All three men convicted of killing Ahmaud Arbery have been sentenced to life in prison, NPR reports.

Travis McMichael, who shot Arbery, was sentenced to life without the possibility of parole; he was convicted on all nine charges. The charges included malice murder, four counts of felony murder, aggravated assault with a shotgun, aggravated assault with a pickup truck, false imprisonment, and criminal intent to commit a felony.

His father and former Georgia police officer Gregory McMichael was sentenced to life without the possibility of parole. He was found not guilty of malice murder but was convicted on the remaining charges, which included the felony murder counts.

William "Roddie" Bryan, the McMichael’s neighbor, was sentenced to life with the possibility of parole. He was found guilty of three of the felony murder counts as well as charges of aggravated assault with his pickup truck, false imprisonment, and criminal intent to commit a felony.

Ahmaud Arbery's mother, Wanda Cooper-Jones, began her statement by speaking directly to her son.

"This verdict doesn't bring you back, but it does help bring closure to this very difficult chapter of my life," she said. "I made a promise to you the day I laid you to rest. I told you I love you— and someday, somehow, I would get you justice. Son, I love you as much today as I did the day that you were born. Raising you was the honor of my life, and I'm very proud of you."

Cooper-Jones said that the defendants lied about her son, her family, displayed no remorse during the trial and that they didn’t deserve any mercy in their sentences.

"This wasn't a case of mistaken identity or mistaken fact," she said. "They chose to target my son because they didn't want him in their community. They chose to treat him differently than other people who frequently visited their community. And when they couldn't sufficiently scare him or intimidate him, they killed him."

Before he gave his final remarks, Judge Timothy Walmsley took a minute-long moment of silence to demonstrate "only a fraction of the time" that Arbery was running from the three men who pursued him for five minutes.

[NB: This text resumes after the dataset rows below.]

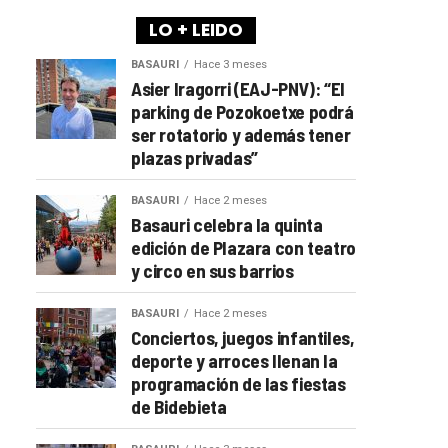
LO + LEIDO
BASAURI
Hace 3 meses
Asier Iragorri (EAJ-PNV): “El
parking de Pozokoetxe podrá
ser rotatorio y además tener
plazas privadas”
BASAURI
Hace 2 meses
Basauri celebra la quinta
edición de Plazara con teatro
y circo en sus barrios
BASAURI
Hace 2 meses
Conciertos, juegos infantiles,
deporte y arroces llenan la
programación de las fiestas
de Bidebieta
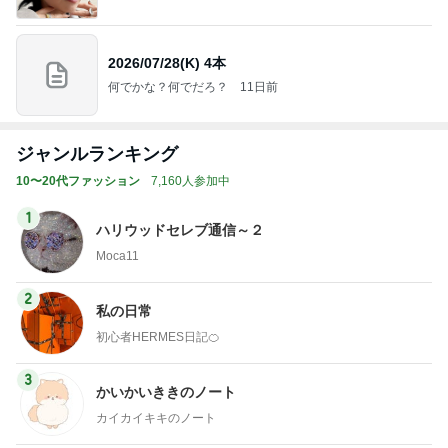
ジャンルランキング
10〜20代ファッション
7,160人参加中
1
ハリウッドセレブ通信～２
Moca11
2
私の日常
初心者HERMES日記🍊
3
かいかいききのノート
カイカイキキのノート
4
5
6
7
8
前敦やすすの
北澤 希世子の
ﾊﾟﾝｻｰﾌﾞﾛｸﾞ
Redrum
ヘアメイク宮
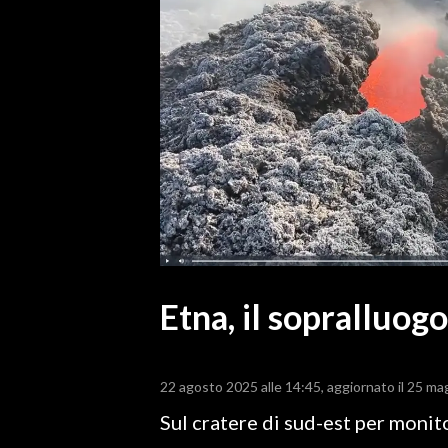
MEDIO CAMPIDANO
ORISTANO E PROVINCIA
SASSARI E PROVINCIA
GALLURA
NUORO E PROVINCIA
OGLIASTRA
AGENDA
CRONACA
ITALIA
MONDO
Etna, il sopralluog
POLITICA
22 agosto 2025 alle 14:45
aggiornato il 25 ma
ECONOMIA
Sul cratere di sud-est per moni
SERVIZI ALLE IMPRESE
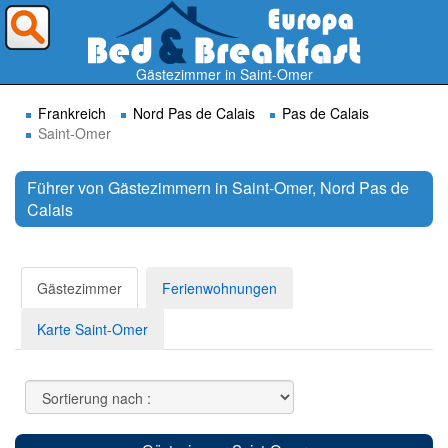
Wohin möchten Sie reisen ?
Gästezimmer in Saint-Omer
Frankreich
Nord Pas de Calais
Pas de Calais
Saint-Omer
Führer von Gästezimmern in Saint-Omer, Nord Pas de
Calais
Suchen
Gästezimmer
Ferienwohnungen
Karte Saint-Omer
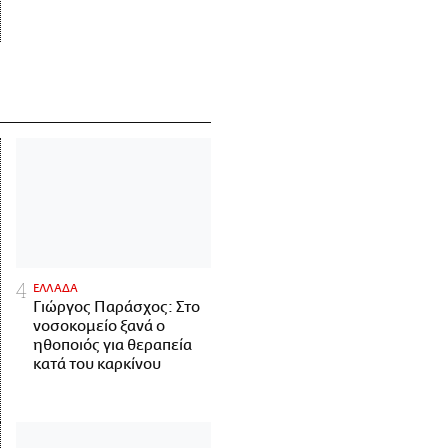
ΕΛΛΑΔΑ
Γιώργος Παράσχος: Στο
νοσοκομείο ξανά ο
ηθοποιός για θεραπεία
κατά του καρκίνου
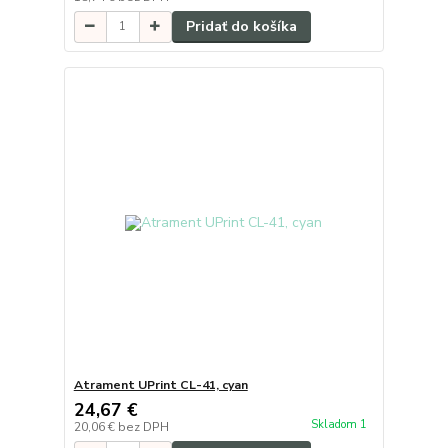
Pridať do košíka
Atrament UPrint CL-41, cyan
24,67 €
Skladom 1
20,06 €
bez DPH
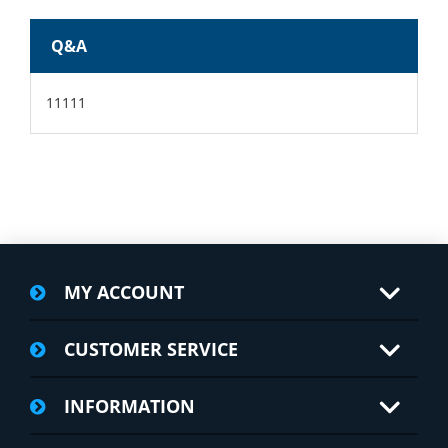
Q&A
11111
MY ACCOUNT
CUSTOMER SERVICE
INFORMATION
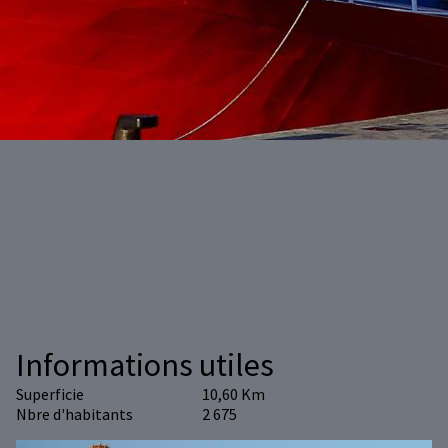
Informations utiles
Superficie
10,60 Km
Nbre d'habitants
2 675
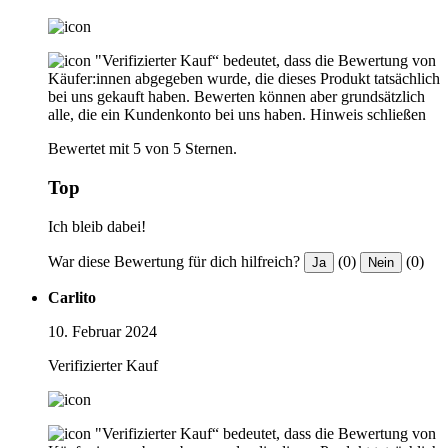
"Verifizierter Kauf“ bedeutet, dass die Bewertung von
Käufer:innen abgegeben wurde, die dieses Produkt tatsächlich
bei uns gekauft haben. Bewerten können aber grundsätzlich
alle, die ein Kundenkonto bei uns haben.
Hinweis schließen
Bewertet mit 5 von 5 Sternen.
Top
Ich bleib dabei!
War diese Bewertung für dich hilfreich?
(0)
(0)
Ja
Nein
Carlito
10. Februar 2024
Verifizierter Kauf
"Verifizierter Kauf“ bedeutet, dass die Bewertung von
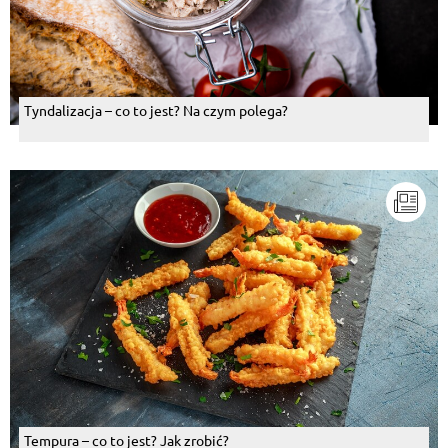
Tyndalizacja – co to jest? Na czym polega?
Tempura – co to jest? Jak zrobić?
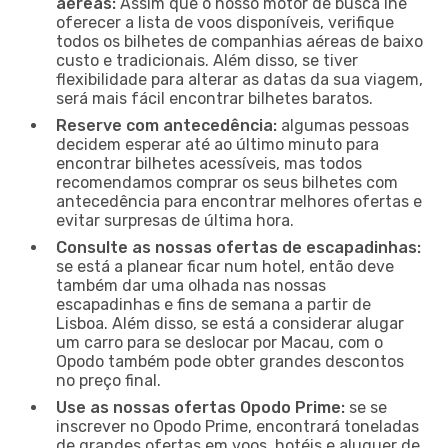
aéreas:
Assim que o nosso motor de busca lhe
oferecer a lista de voos disponíveis, verifique
todos os bilhetes de companhias aéreas de baixo
custo e tradicionais. Além disso, se tiver
flexibilidade para alterar as datas da sua viagem,
será mais fácil encontrar bilhetes baratos.
Reserve com antecedência:
algumas pessoas
decidem esperar até ao último minuto para
encontrar bilhetes acessíveis, mas todos
recomendamos comprar os seus bilhetes com
antecedência para encontrar melhores ofertas e
evitar surpresas de última hora.
Consulte as nossas ofertas de escapadinhas:
se está a planear ficar num hotel, então deve
também dar uma olhada nas nossas
escapadinhas e fins de semana a partir de
Lisboa. Além disso, se está a considerar alugar
um carro para se deslocar por Macau, com o
Opodo também pode obter grandes descontos
no preço final.
Use as nossas ofertas Opodo Prime:
se se
inscrever no Opodo Prime, encontrará toneladas
de grandes ofertas em voos, hotéis e aluguer de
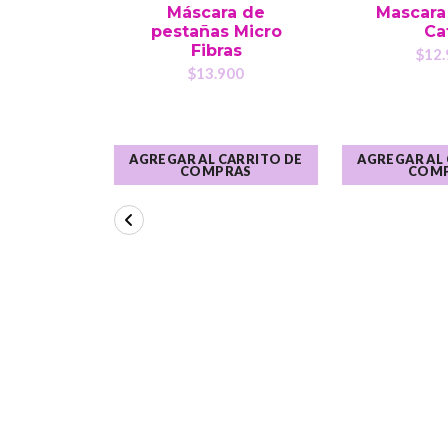
Máscara de
Mascara
pestañas Micro
Ca
Fibras
$12.
$13.900
AGREGAR AL CARRITO DE
AGREGAR AL
COMPRAS
COM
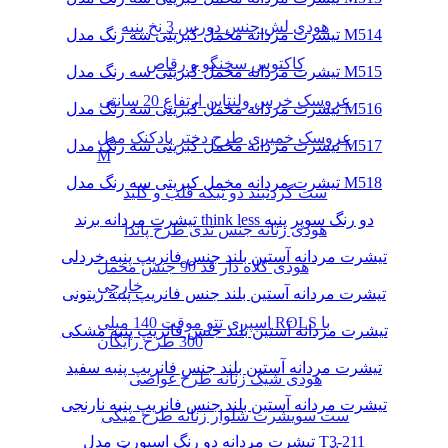
هودی لش جنس دورس 3 نخ پنبه
تیشرت مردانه مخمل کبریتی سه رنگ مدل M514
کاکتوس سخنگو و رقاص
تیشرت مردانه مخمل کبریتی سه رنگ مدل M515
عروسک خرس ولنتاین ارتفاع 20 سانتی
تیشرت مردانه مخمل کبریتی سه رنگ مدل M516
عروسک خمیری طرح دختر بادکنک مدل
تیشرت مردانه مخمل کبریتی سه رنگ مدل M517
M
تیشرت مردانه مخمل کبریتی سه رنگ مدل M518
ست گردنبند دو تیکه قلب و کلید
تیشرت مردانه برند think less دو رنگ سوپر پنبه
هودی زنانه جنس تدی طرح پاندا
تیشرت مردانه آستین بلند جنس فانریپ پنبه خردلی
هودی کلاه دار قد 90 جنس مخمل
خارجی
تیشرت مردانه آستین بلند جنس فانریپ پنبه زیتونی
اسپری تتو موقت 140 میلی ROLS با
تیشرت مردانه آستین بلند جنس فانریپ پنبه مشکی
300 طرح رایگان
تیشرت مردانه آستین بلند جنس فانریپ پنبه سفید
هودی شیک زنانه طرح غواصی
تیشرت مردانه آستین بلند جنس فانریپ پنبه نارنجی
ست سویشرت شلوار زنانه طرح میکی
تیشرت مردانه دو رنگ اسپورت مدل T3-211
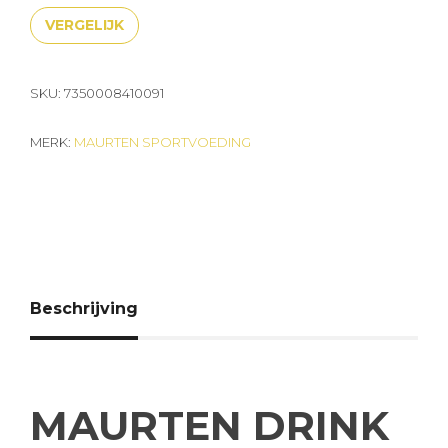
VERGELIJK
SKU:
7350008410091
MERK:
MAURTEN SPORTVOEDING
Beschrijving
MAURTEN DRINK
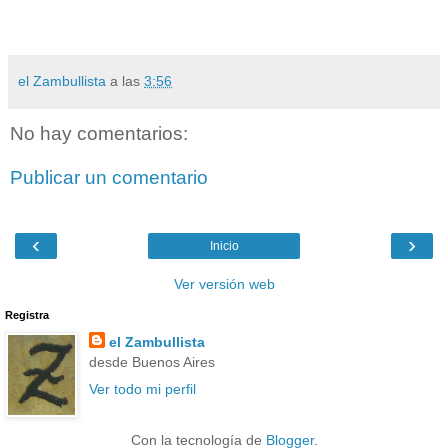
el Zambullista
a las
3:56
No hay comentarios:
Publicar un comentario
‹
›
Inicio
Ver versión web
Registra
el Zambullista
desde Buenos Aires
Ver todo mi perfil
Con la tecnología de
Blogger
.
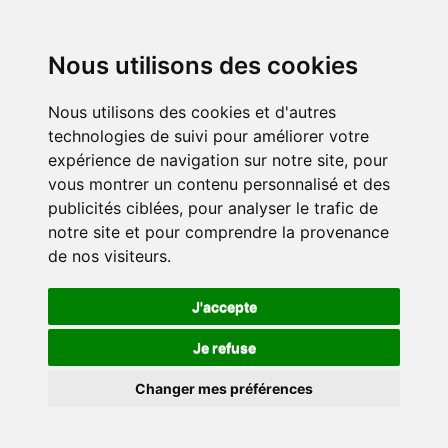
Nous utilisons des cookies
Nous utilisons des cookies et d'autres
technologies de suivi pour améliorer votre
expérience de navigation sur notre site, pour
vous montrer un contenu personnalisé et des
publicités ciblées, pour analyser le trafic de
notre site et pour comprendre la provenance
de nos visiteurs.
J'accepte
Je refuse
Changer mes préférences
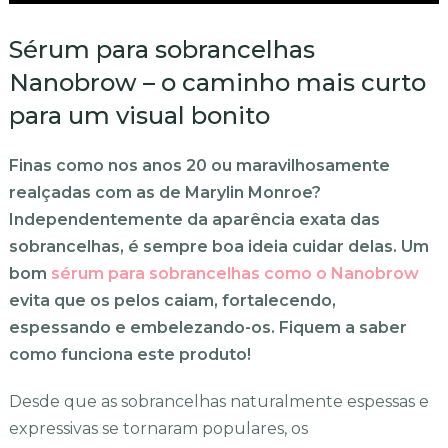
Sérum para sobrancelhas
Nanobrow – o caminho mais curto
para um visual bonito
Finas como nos anos 20 ou maravilhosamente
realçadas com as de Marylin Monroe?
Independentemente da aparência exata das
sobrancelhas, é sempre boa ideia cuidar delas. Um
bom
sérum para sobrancelhas como o Nanobrow
evita que os pelos caiam, fortalecendo,
espessando e embelezando-os. Fiquem a saber
como funciona este produto!
Desde que as sobrancelhas naturalmente espessas e
expressivas se tornaram populares, os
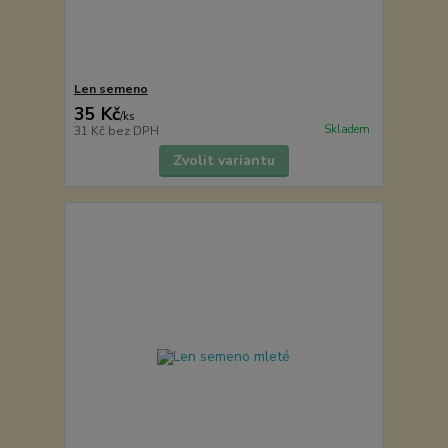
Len semeno
35 Kč
/
ks
Skladem
31 Kč
bez DPH
Zvolit variantu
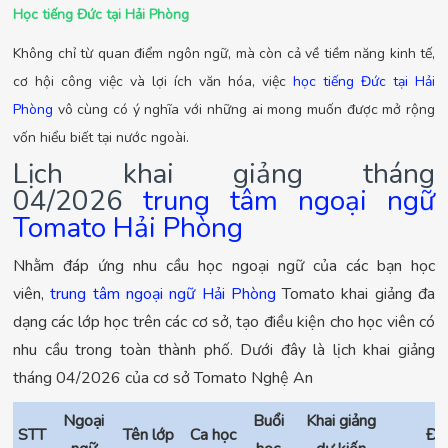
Học tiếng Đức tại Hải Phòng
Không chỉ từ quan điểm ngôn ngữ, mà còn cả về tiềm năng kinh tế,
cơ hội công việc và lợi ích văn hóa, việc
học tiếng Đức tại Hải
Phòng
vô cùng có ý nghĩa với những ai mong muốn được mở rộng
vốn hiểu biết tại nước ngoài.
Lịch khai giảng tháng
04/2026
trung tâm ngoại ngữ
Tomato Hải Phòng
Nhằm đáp ứng nhu cầu học ngoại ngữ của các bạn học
viên,
trung tâm ngoại ngữ Hải Phòng
Tomato khai giảng đa
dạng các lớp học trên các cơ sở, tạo điều kiện cho học viên có
nhu cầu trong toàn thành phố. Dưới đây là lịch khai giảng
tháng 04/2026 của cơ sở Tomato Nghệ An
Ngoại
Buổi
Khai giảng
STT
Tên lớp
Ca học
Đă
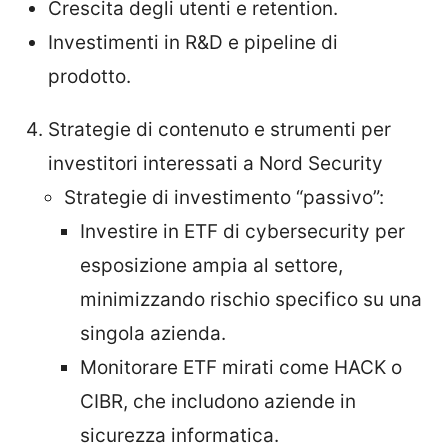
Crescita degli utenti e retention.
Investimenti in R&D e pipeline di
prodotto.
Strategie di contenuto e strumenti per
investitori interessati a Nord Security
Strategie di investimento “passivo”:
Investire in ETF di cybersecurity per
esposizione ampia al settore,
minimizzando rischio specifico su una
singola azienda.
Monitorare ETF mirati come HACK o
CIBR, che includono aziende in
sicurezza informatica.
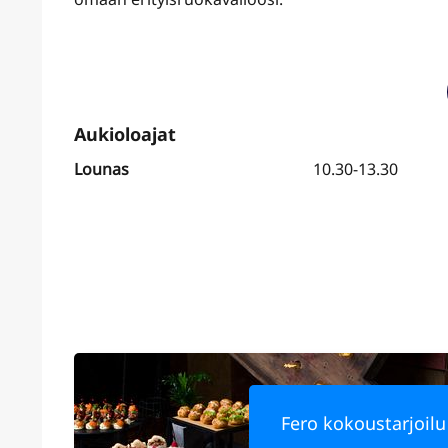
Lounas
10.30-13.30
Fero kokoustarjoilu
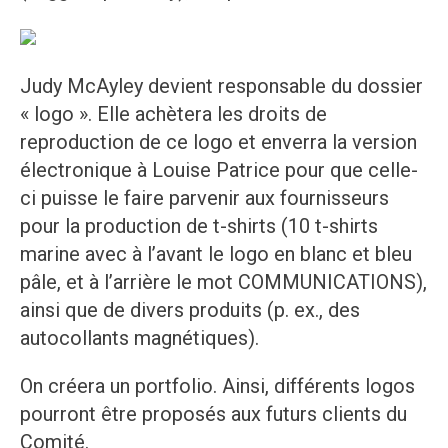
Judy McAyley devient responsable du dossier
« logo ». Elle achètera les droits de
reproduction de ce logo et enverra la version
électronique à Louise Patrice pour que celle-
ci puisse le faire parvenir aux fournisseurs
pour la production de t-shirts (10 t-shirts
marine avec à l’avant le logo en blanc et bleu
pâle, et à l’arrière le mot COMMUNICATIONS),
ainsi que de divers produits (p. ex., des
autocollants magnétiques).
On créera un portfolio. Ainsi, différents logos
pourront être proposés aux futurs clients du
Comité.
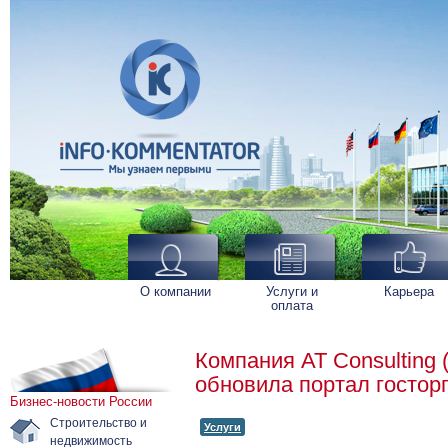
О компании
Услуги и
Карьера
оплата
Компания AT Consulting
обновила портал гостор
Бизнес-новости России
Строительство и
Услуги
недвижимость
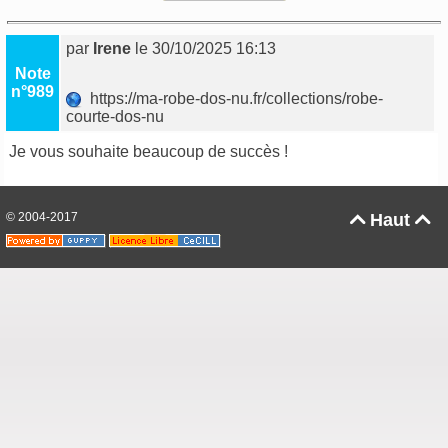
par
Irene
le 30/10/2025 16:13
Note
n°989
https://ma-robe-dos-nu.fr/collections/robe-
courte-dos-nu
Je vous souhaite beaucoup de succès !
© 2004-2017
Haut


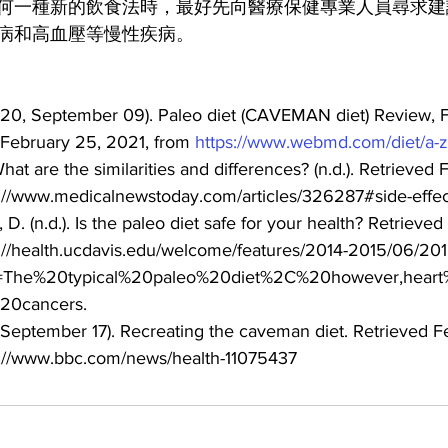
何一種新的飲食法時，最好先向醫療保健專業人員尋求建
病和高血壓等慢性疾病。
20, September 09). Paleo diet (CAVEMAN diet) Review, Fo
February 25, 2021, from 
https://www.webmd.com/diet/a-z
hat are the similarities and differences? (n.d.). Retrieved 
s://www.medicalnewstoday.com/articles/326287#side-effec
D. (n.d.). Is the paleo diet safe for your health? Retrieve
s://health.ucdavis.edu/welcome/features/2014-2015/06/2
ext=The%20typical%20paleo%20diet%2C%20however,hear
20cancers.
 September 17). Recreating the caveman diet. Retrieved F
s://www.bbc.com/news/health-11075437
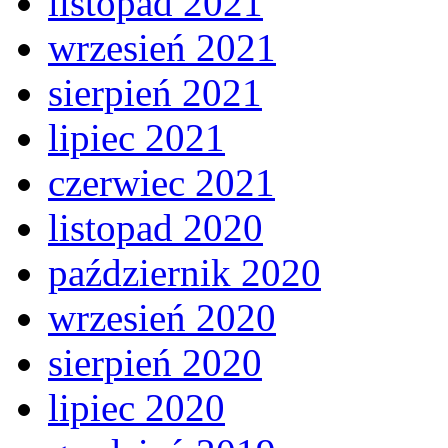
listopad 2021
wrzesień 2021
sierpień 2021
lipiec 2021
czerwiec 2021
listopad 2020
październik 2020
wrzesień 2020
sierpień 2020
lipiec 2020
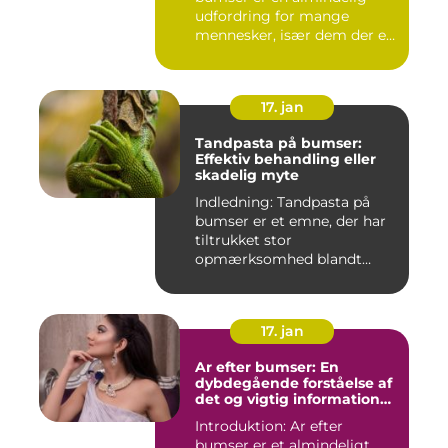
udfordring for mange
mennesker, især dem der er
aktiv...
17. jan
Tandpasta på bumser:
Effektiv behandling eller
skadelig myte
Indledning: Tandpasta på
bumser er et emne, der har
tiltrukket stor
opmærksomhed blandt
personer med...
17. jan
Ar efter bumser: En
dybdegående forståelse af
det og vigtig information
for interesserede personer
Introduktion: Ar efter
bumser er et almindeligt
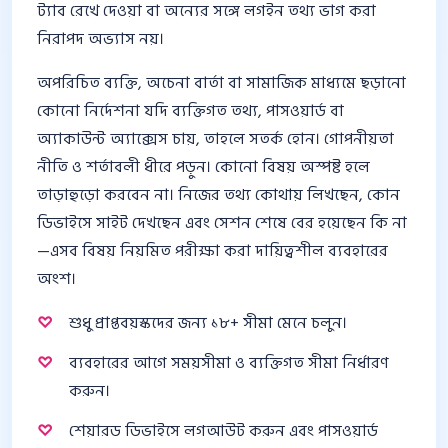
ট্যাব রেখে দেওয়া বা অন্যের সঙ্গে লগইন তথ্য ভাগ করা
নিরাপদ অভ্যাস নয়।
অপরিচিত ব্যক্তি, অচেনা বার্তা বা সামাজিক মাধ্যমে ছড়ানো
কোনো নির্দেশনা যদি ব্যক্তিগত তথ্য, পাসওয়ার্ড বা
অ্যাকাউন্ট অ্যাক্সেস চায়, তাহলে সতর্ক হোন। গোপনীয়তা
নীতি ও শর্তাবলী ধীরে পড়ুন। কোনো বিষয় অস্পষ্ট হলে
তাড়াহুড়ো করবেন না। নিজের তথ্য কোথায় লিখছেন, কোন
ডিভাইসে সাইট দেখছেন এবং সেশন শেষে বের হয়েছেন কি না
—এসব বিষয় নিয়মিত পরীক্ষা করা দায়িত্বশীল ব্যবহারের
অংশ।
শুধু প্রাপ্তবয়স্কদের জন্য ১৮+ সীমা মেনে চলুন।
ব্যবহারের আগে সময়সীমা ও ব্যক্তিগত সীমা নির্ধারণ
করুন।
শেয়ারড ডিভাইসে লগআউট করুন এবং পাসওয়ার্ড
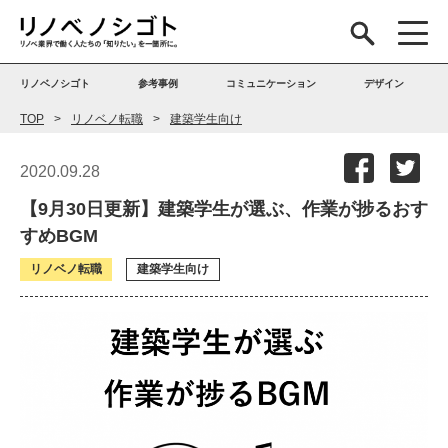
リノベノシゴト
参考事例
コミュニケーション
デザイン
TOP
リノベノ転職
建築学生向け
2020.09.28
【9月30日更新】建築学生が選ぶ、作業が捗るおす
すめBGM
リノベノ転職
建築学生向け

"On February 23, 2020, almost two years ago, a resident of Glynn County, a graduate of Brunswick High, a son, a brother, a young man with dreams was gunned down in this community," Walmsley said. "As we understand it, he left his home apparently to go for a run. And he ended up running for his life."

As EBONY previously reported, after 11 hours of deliberation, a majority-white jury convicted all three men in Arbery's murder.

Benjamin Crump, who represented the Arbery family, in a press conference spoke before the sentencing describing the guilty verdict as "an awakening in America.

"What we pray for is that this is a new precedent in America that harkens back to the words written in 1776 when we say we hold these truths, that all men are created equally," Crump said. "We pray that we see that same spirit in a sentence of these killers, this lynch mob. We want to make sure that they don't get a slap on the wrist."